▶ What you are asked to do:
From the line containing "pen holder: none" down to the line containing "coffee cup: present" in the records below, reproduce every line exactly, ends included, and omit all others.

▶ Materials provided:
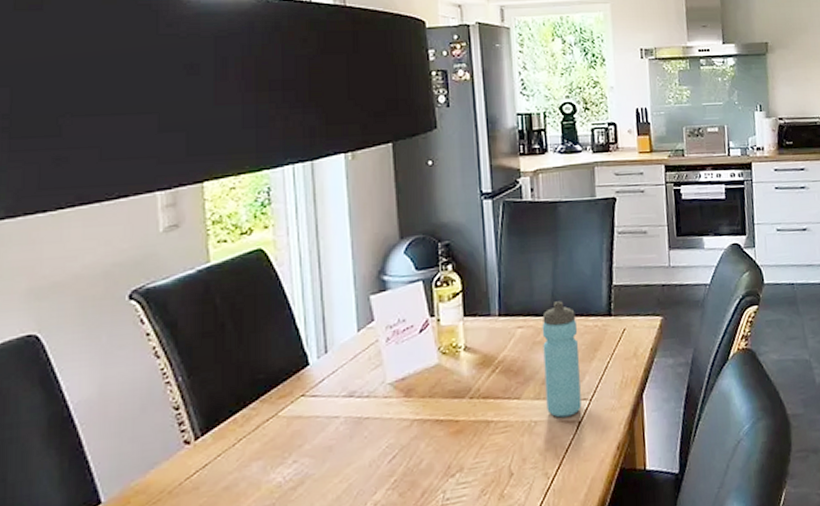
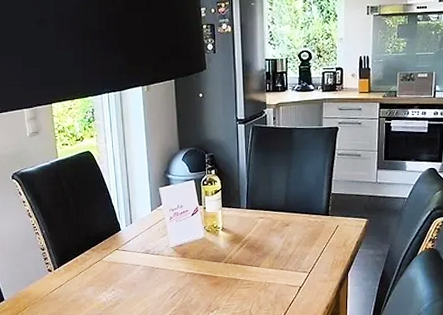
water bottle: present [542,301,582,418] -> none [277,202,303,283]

---

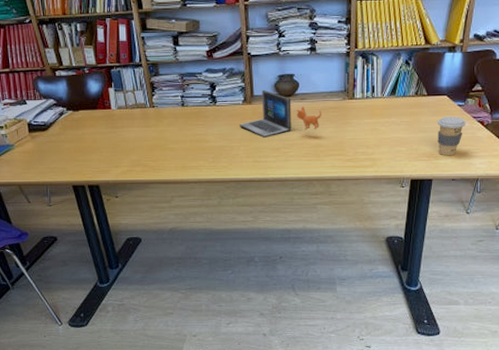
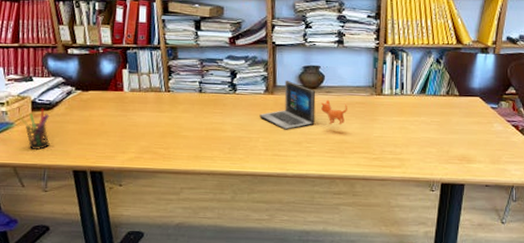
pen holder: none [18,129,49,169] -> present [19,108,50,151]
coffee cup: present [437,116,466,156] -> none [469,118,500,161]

▶ Reply to the task:
pen holder: none [18,129,49,169] -> present [19,108,50,151]
coffee cup: present [437,116,466,156] -> none [469,118,500,161]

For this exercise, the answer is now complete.